### About this task
Scan the records below for the word "maquette". Copy each line where it appears.

### Extracted records
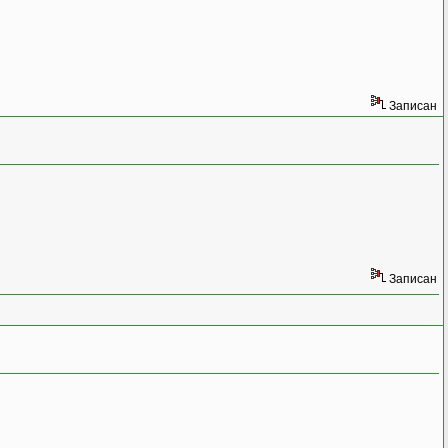
Записан
Записан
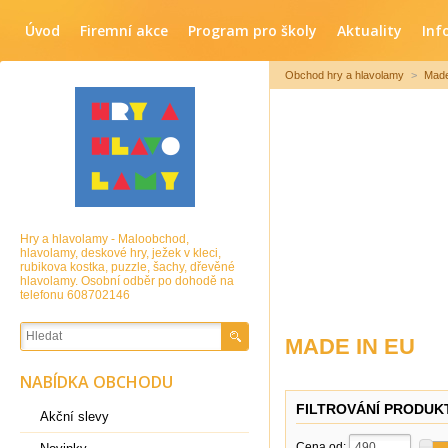
Úvod
Firemní akce
Program pro školy
Aktuality
Inf
Obchod hry a hlavolamy
>
Made
Hry a hlavolamy - Maloobchod,
hlavolamy, deskové hry, ježek v kleci,
rubikova kostka, puzzle, šachy, dřevěné
hlavolamy. Osobní odběr po dohodě na
telefonu 608702146
MADE IN EU
NABÍDKA OBCHODU
FILTROVÁNÍ PRODUK
Akční slevy
Cena od:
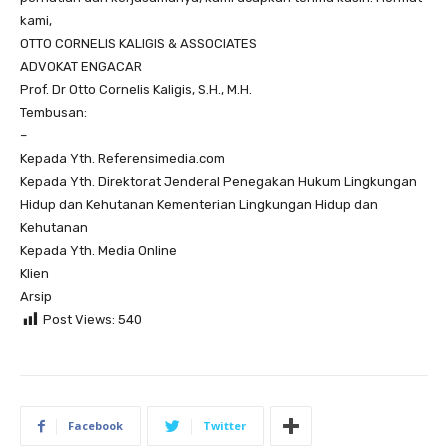
kami,
OTTO CORNELIS KALIGIS & ASSOCIATES
ADVOKAT ENGACAR
Prof. Dr Otto Cornelis Kaligis, S.H., M.H.
Tembusan:
–
Kepada Yth. Referensimedia.com
Kepada Yth. Direktorat Jenderal Penegakan Hukum Lingkungan
Hidup dan Kehutanan Kementerian Lingkungan Hidup dan
Kehutanan
Kepada Yth. Media Online
Klien
Arsip
Post Views:
540
Facebook
Twitter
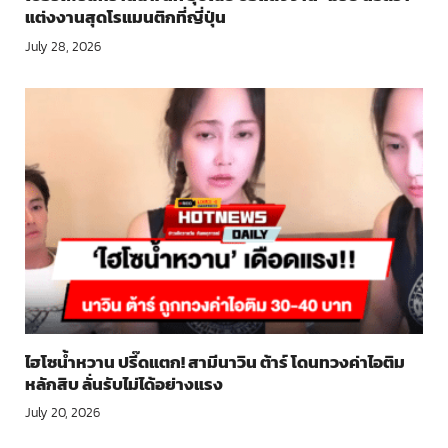
แต่งงานสุดโรแมนติกที่ญี่ปุ่น
July 28, 2026
ไฮโซน้ำหวาน ปรี๊ดแตก! สามีนาวิน ต้าร์ โดนทวงค่าไอติม
หลักสิบ ลั่นรับไม่ได้อย่างแรง
July 20, 2026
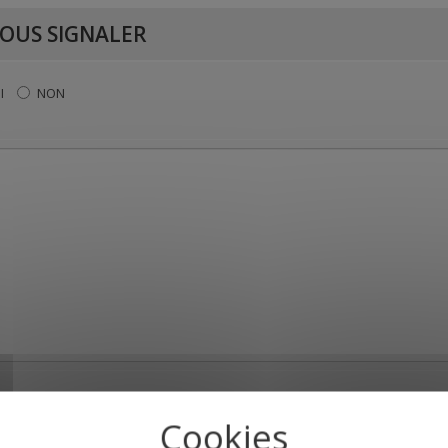
OUS SIGNALER
I
NON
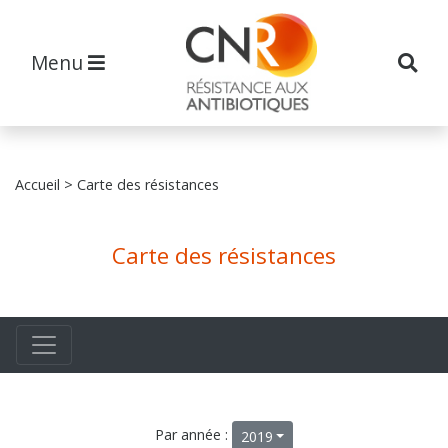
Menu
Accueil
> Carte des résistances
Carte des résistances
Par année :
2019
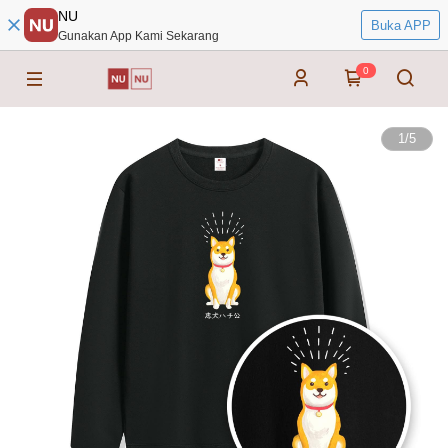
NU
Buka APP
Gunakan App Kami Sekarang
0
1
/
5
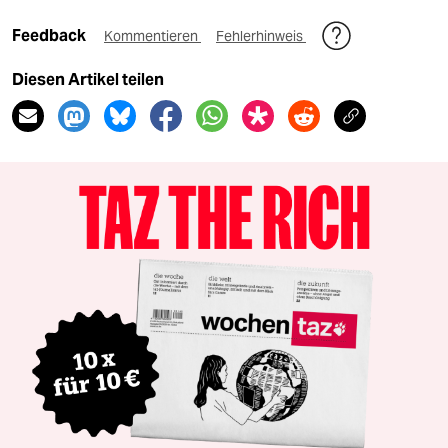
Feedback
Kommentieren
Fehlerhinweis
Diesen Artikel teilen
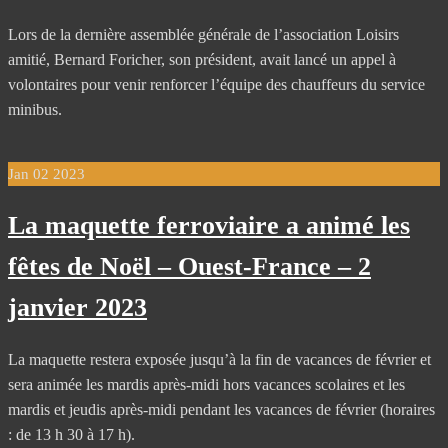
Lors de la dernière assemblée générale de l’association Loisirs
amitié, Bernard Foricher, son président, avait lancé un appel à
volontaires pour venir renforcer l’équipe des chauffeurs du service
minibus.
Jan
02
2023
La maquette ferroviaire a animé les
fêtes de Noël – Ouest-France – 2
janvier 2023
La maquette restera exposée jusqu’à la fin de vacances de février et
sera animée les mardis après-midi hors vacances scolaires et les
mardis et jeudis après-midi pendant les vacances de février (horaires
: de 13 h 30 à 17 h).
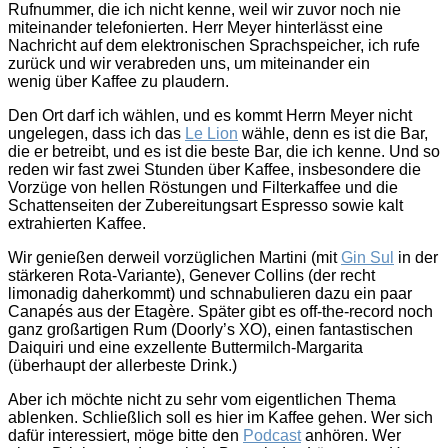
Rufnummer, die ich nicht kenne, weil wir zuvor noch nie
miteinander telefonierten. Herr Meyer hinterlässt eine
Nachricht auf dem elektronischen Sprachspeicher, ich rufe
zurück und wir verabreden uns, um miteinander ein
wenig über Kaffee zu plaudern.
Den Ort darf ich wählen, und es kommt Herrn Meyer nicht
ungelegen, dass ich das
Le Lion
wähle, denn es ist die Bar,
die er betreibt, und es ist die beste Bar, die ich kenne. Und so
reden wir fast zwei Stunden über Kaffee, insbesondere die
Vorzüge von hellen Röstungen und Filterkaffee und die
Schattenseiten der Zubereitungsart Espresso sowie kalt
extrahierten Kaffee.
Wir genießen derweil vorzüglichen Martini (mit
Gin Sul
in der
stärkeren Rota-Variante), Genever Collins (der recht
limonadig daherkommt) und schnabulieren dazu ein paar
Canapés aus der Etagère. Später gibt es off-the-record noch
ganz großartigen Rum (Doorly’s XO), einen fantastischen
Daiquiri und eine exzellente Buttermilch-Margarita
(überhaupt der allerbeste Drink.)
Aber ich möchte nicht zu sehr vom eigentlichen Thema
ablenken. Schließlich soll es hier im Kaffee gehen. Wer sich
dafür interessiert, möge bitte den
Podcast
anhören. Wer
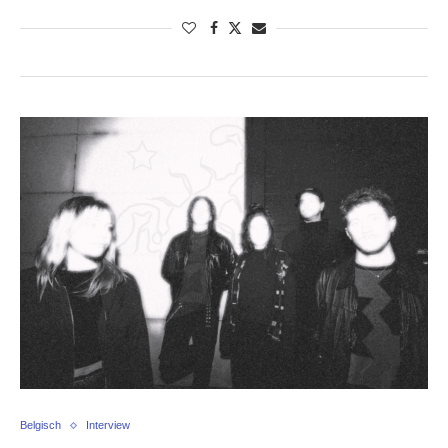
Belgisch
Interview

### Written response
La maquette ferroviaire a animé les
La maquette restera exposée jusqu’à la fin de vacances de février et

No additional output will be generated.